* PROBLEMS AND TASKS *
[A] Echo the passage on Brexit and the Eurozone crisis word for word, from "Market participants and" to "to facilitate adjustment.".
[B] Carry on writing the passage on Brexit and the Eurozone crisis, starting right after its final sentence.

* SELECTED EXCERPT *
|---|
Longer-run economic costs could also be substantial. Studies suggest the UK economy is already 2.5% smaller as a result of Brexit uncertainty. Other research indicates the long-term impact of reduced trade and investment could leave Britain’s economy as much as 6-10% smaller by 2030 than would be the case if the UK remains in a free trade zone with the EU.

Given the economic and financial costs of a hard Brexit, many observers anticipate a last-minute compromise. Financial markets are also sanguine. The best Brexit barometer—the value of the UK pound sterling versus the euro—has softened in recent weeks, but sterling still remains above its lowest levels this year.

Market participants and other observers may be taking comfort from the past, namely the last-minute deals that rescued the Eurozone at the apex of its crises from 2010 to 2012. But that’s not the right template for Brexit. Crashing out is more likely today than back then.

Here’s why.

First, Eurozone countries in 2010 understood that they shared a currency and a central bank. Despite tough and acrimonious negotiations over deficits, debts and structural reforms, the euro proved a powerful inducement to compromise. Leaving a common currency area would have imposed draconian default and inflation costs on countries such as Greece. Abiding a deal, on the other hand, held out the promise—fulfilled in 2012—that the European Central Bank (ECB) would ‘do whatever it takes’ to ensure orderly financial conditions and low interest rates to facilitate adjustment.

Yes, a hard Brexit will make UK residents worse off. Yet it would not lead to the same degree of financial instability and economic chaos that leaving the Eurozone would have imposed on Greece, Italy, Portugal or any other ‘peripheral’ countries. The losses associated with Brexit might be high, but they are not catastrophic.

From the EU perspective, hard Brexit is also child’s play compared to Eurozone breakup. Had Greece plunged out of the Eurozone, widespread public and private sector default would have ensued. Germany and other northern European countries would have had to write down massive debts, requiring a huge taxpayer-financed recapitalization of their banks. Greece’s leaving would have also raised the risk of other countries departing, imposing even more astronomical costs on creditor countries. The unravelling of the Eurozone was an anathema to debtor and creditor alike. It was to be avoided at all costs.

The same is not true for Brexit, even a hard variant. Losses will ensue, but they are a fraction of what would have occurred in a Eurozone breakup.

Brexit also differs in its political and historical dimensions. No matter how aggrieved Greeks, Italians, Spaniards or Portuguese felt about heavy-handed German demands during the Eurozone crisis, they shared a common history, one that holds Europe together in ways unfamiliar to British thinking. Two thousand years of European civil war has tempered continental views on the ultimate legitimacy of national sovereignty. Many of today’s citizens of Greece, Spain and Portugal also have first-hand recall of how the EU offered them a path from postwar dictatorship to democracy.

Britain’s proud heritage of democracy and defender of freedom—separate from Europe—makes Brexit discussions, which at root are about sovereignty, fundamentally different. The Eurozone crisis posed existential threats to European livelihoods and ideals in ways that Brexit does not, for either Europe or Britain. If anything, Brexit manifests the cultural, historical and identity gaps between Britain and Europe.
|---|
* EXTRACTED RECORDS *
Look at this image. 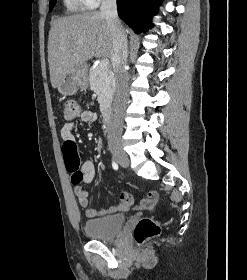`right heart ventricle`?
Listing matches in <instances>:
<instances>
[{"label":"right heart ventricle","instance_id":"obj_1","mask_svg":"<svg viewBox=\"0 0 247 280\" xmlns=\"http://www.w3.org/2000/svg\"><path fill=\"white\" fill-rule=\"evenodd\" d=\"M65 6L68 11L75 12L84 9L83 0H65Z\"/></svg>","mask_w":247,"mask_h":280}]
</instances>
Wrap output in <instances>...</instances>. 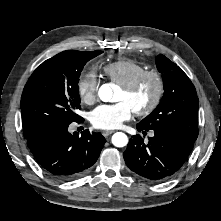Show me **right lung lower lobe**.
<instances>
[{"label": "right lung lower lobe", "mask_w": 221, "mask_h": 221, "mask_svg": "<svg viewBox=\"0 0 221 221\" xmlns=\"http://www.w3.org/2000/svg\"><path fill=\"white\" fill-rule=\"evenodd\" d=\"M82 118L78 123L83 122ZM69 124L47 129L29 139L27 145L40 167L58 180H72L97 161L106 139L88 130L68 132Z\"/></svg>", "instance_id": "98d812e1"}]
</instances>
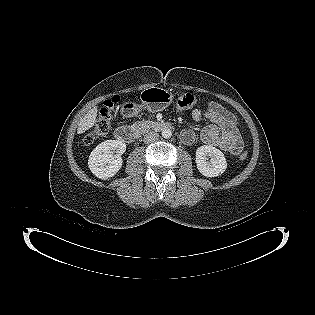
|---|
* TASK-BY-TASK OUTPUTS *
[A]
Market participants and other observers may be taking comfort from the past, namely the last-minute deals that rescued the Eurozone at the apex of its crises from 2010 to 2012. But that’s not the right template for Brexit. Crashing out is more likely today than back then.

Here’s why.

First, Eurozone countries in 2010 understood that they shared a currency and a central bank. Despite tough and acrimonious negotiations over deficits, debts and structural reforms, the euro proved a powerful inducement to compromise. Leaving a common currency area would have imposed draconian default and inflation costs on countries such as Greece. Abiding a deal, on the other hand, held out the promise—fulfilled in 2012—that the European Central Bank (ECB) would ‘do whatever it takes’ to ensure orderly financial conditions and low interest rates to facilitate adjustment.

[B]
Returning to game theory, the Eurozone crisis was a profound prisoner’s dilemma. If either side failed to coordinate, the result would be disastrous for both. Compromise was therefore the logical and highly likely outcome, even if the terms were asymmetric and imposed massive economic costs on the ‘periphery’.

In Brexit, trade-offs for both sides are more difficult to judge. The economics may be clear, but the perceived losses fall far short of what is required to readily accept other costs, such as loss of sovereignty. In the absence of extreme outcomes, few societies make decisions based solely,  or even primarily, on economists’ estimates or forecasts.

Rather, other questions become more relevant.

What price is a British government and its citizens willing to pay to (re)-claim sovereignty? What are the costs the EU is willing to accept to avoid compromising principles that it demands of its own members to participate in the world’s largest free trade zone? What risk is the EU willing to take that other recalcitrant members might follow the UK out, if the costs of exit are low?

Put differently, Brexit is less a prisoner’s dilemma than a game of dare, where each side challenges the other to a race to the cliff’s edge, knowing that an icy river (but not certain death) lies below.

Lastly, what are investors to make of this?

In the Eurozone crisis, markets were roiled by last-minute negotiating brinksmanship. In hindsight, it is easy to see the markets’ reactions as expressing fears of a low probability, yet calamitous, outcome. In contrast, ahead of the final, year-end Brexit deadline, markets are relatively calm. It is difficult to say whether investor passivity reflects belief that one side will capitulate, or anticipation that only modest economic and financial dislocations will ensue in the event no agreement is reached.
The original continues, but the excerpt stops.